In the first case, one admits that they indeed choose theorizing as opposed to practice. In the latter case, one admits the same, but in a more apologetic tone, adding that they still can, although probably more by accident, bring something to the realm of practice.
However, although one can accuse someone of being “just” a theoretician, it is rarer to accuse someone of just practicing life. This, I think, comes from an intuition that theorizing very often is at risk of being futile, cold, out of touch with reality, with what actually matters.
This intuition is very often simple anti-intellectualist sentiment. But there are two sources that give this intuition some truth. Thinking about them can better our notion of what an ideal of theorizing could be, and thus perhaps say something new about why it is not an endeavor opposing broadly understood practice.
Firstly, the research of those who label themselves as theoreticians often are precisely what they are accused of being: futile, cold, out of touch with reality, with what actually matters. They treat developing a complex mathematical theory or philosophical argumentation as a game. Or they decide to study the most particular details of various theories or of history only because they ephemerally seemed curious, and not because they justifiably gave a promise to reach truth.
Secondly, theoreticians often assume such “escapist” positions because practice is generally viewed as more significant than theory, and deep inside these theorists do not resist this general view. They reject the idea of theorizing about something important because in truth they think that theorizing is never too important. They accordingly believe that theorizing can do little on its own. They must kneel before the discoveries of Natural Sciences or the experience of Everyday Life and only in this state conduct theorizing.
Of course, interest in all other disciplines of human action is key to being a good theoretician, but if a theoretician does not believe they are free to discover truth primarily by means of theorizing, they start playing a role of superfluous servants to other spheres of human action. Thus, often a contemporary theoretician will say: “In my discipline, we are not responsible for reaching truth; it is not elegant to claim that we know how to reach truth.” Maybe it is inelegant, but then what is the purpose of theorizing! Should society even pay for such minimalistic theorizing? Why should society pay for such theorizing! The theoretician’s role is to broaden our horizons, not to claim that they are so infinitely small that we cannot even aim for truth.
The philosopher George Berkeley complained roughly three centuries ago in “The Guardian” that many of his contemporaries were indulging in theorizing about most minute, particular matters and had the arrogance to claim that this was enlightened and open-minded, compared to theorizing about bigger things such as physically unreachable places in the universe, non-ordinary things in the human realm and God. For Berkeley, it was engaging with such bigger things that could give us hope for broadening horizons. Furthermore, in Berkeley’s words: “That frame or disposition which is called largeness of mind” is necessary “towards forming a true judgment of things.”
The phrase “true judgment” is anachronistic given its emphasis on “judgment.” We can renovate the whole sentence by saying: Ambition to broaden horizons is the first necessary step to truthfulness.
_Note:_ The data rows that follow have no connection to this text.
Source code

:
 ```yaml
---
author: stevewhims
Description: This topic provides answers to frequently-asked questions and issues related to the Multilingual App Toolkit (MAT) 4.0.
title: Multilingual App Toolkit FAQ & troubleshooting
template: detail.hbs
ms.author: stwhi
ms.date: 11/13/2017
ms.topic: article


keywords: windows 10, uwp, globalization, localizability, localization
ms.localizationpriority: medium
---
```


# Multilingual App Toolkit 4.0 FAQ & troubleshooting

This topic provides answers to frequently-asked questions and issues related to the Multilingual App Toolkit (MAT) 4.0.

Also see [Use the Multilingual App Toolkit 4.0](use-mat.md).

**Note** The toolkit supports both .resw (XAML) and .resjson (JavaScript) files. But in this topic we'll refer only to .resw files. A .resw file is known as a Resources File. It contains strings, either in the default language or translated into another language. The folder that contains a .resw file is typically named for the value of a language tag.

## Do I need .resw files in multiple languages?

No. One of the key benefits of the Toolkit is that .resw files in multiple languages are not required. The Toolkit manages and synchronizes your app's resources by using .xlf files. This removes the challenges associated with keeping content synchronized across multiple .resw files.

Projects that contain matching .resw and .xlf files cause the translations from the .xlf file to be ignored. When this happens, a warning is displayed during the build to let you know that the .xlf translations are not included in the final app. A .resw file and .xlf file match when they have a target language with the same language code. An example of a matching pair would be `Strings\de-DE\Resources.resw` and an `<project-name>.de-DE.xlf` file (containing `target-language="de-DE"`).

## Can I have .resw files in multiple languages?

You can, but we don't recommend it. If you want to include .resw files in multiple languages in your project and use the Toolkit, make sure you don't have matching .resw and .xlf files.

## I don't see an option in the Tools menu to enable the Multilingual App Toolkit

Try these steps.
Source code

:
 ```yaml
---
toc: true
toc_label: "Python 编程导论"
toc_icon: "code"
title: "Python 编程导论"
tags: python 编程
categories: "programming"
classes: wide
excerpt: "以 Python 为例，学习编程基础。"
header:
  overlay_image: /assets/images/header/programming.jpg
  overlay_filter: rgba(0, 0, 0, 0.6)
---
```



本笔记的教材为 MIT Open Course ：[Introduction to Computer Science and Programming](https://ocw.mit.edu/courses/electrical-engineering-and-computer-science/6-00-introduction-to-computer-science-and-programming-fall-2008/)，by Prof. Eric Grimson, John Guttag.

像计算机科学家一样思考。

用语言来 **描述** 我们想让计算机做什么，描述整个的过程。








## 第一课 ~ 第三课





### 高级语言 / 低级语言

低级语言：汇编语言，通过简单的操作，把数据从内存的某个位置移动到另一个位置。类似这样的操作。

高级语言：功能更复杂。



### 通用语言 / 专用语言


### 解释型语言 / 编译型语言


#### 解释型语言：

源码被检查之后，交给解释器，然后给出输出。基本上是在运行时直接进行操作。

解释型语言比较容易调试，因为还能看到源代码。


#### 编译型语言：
A good theoretician, then, should avoid two behaviors. One is a tendency to abstract from reality, another is a complete lack of faith in theorizing. The former is mistaken, for it engages in what is not true, and it does so deliberately. The latter is inauthentic insofar as it is inauthentic to do that in which one does not believe.
Both of those behaviors are, in fact, only somewhat different from each other. They are two sides of a certain disposition that does not take one’s life and one’s responsibility towards the world seriously. But we should bear in mind that such disposition is also present among those who never considered becoming theoreticians.
Now, I want to be a theoretician not because of being fearful and trembling about living, but out of joyful belief in life. Such trust necessitates bravery to experience life as fully as possible. But to first imagine such experiential vastness one must be at the same time broadening horizons, and that I personally feel to be best achieved by truthful inquiry. Namely, theorizing.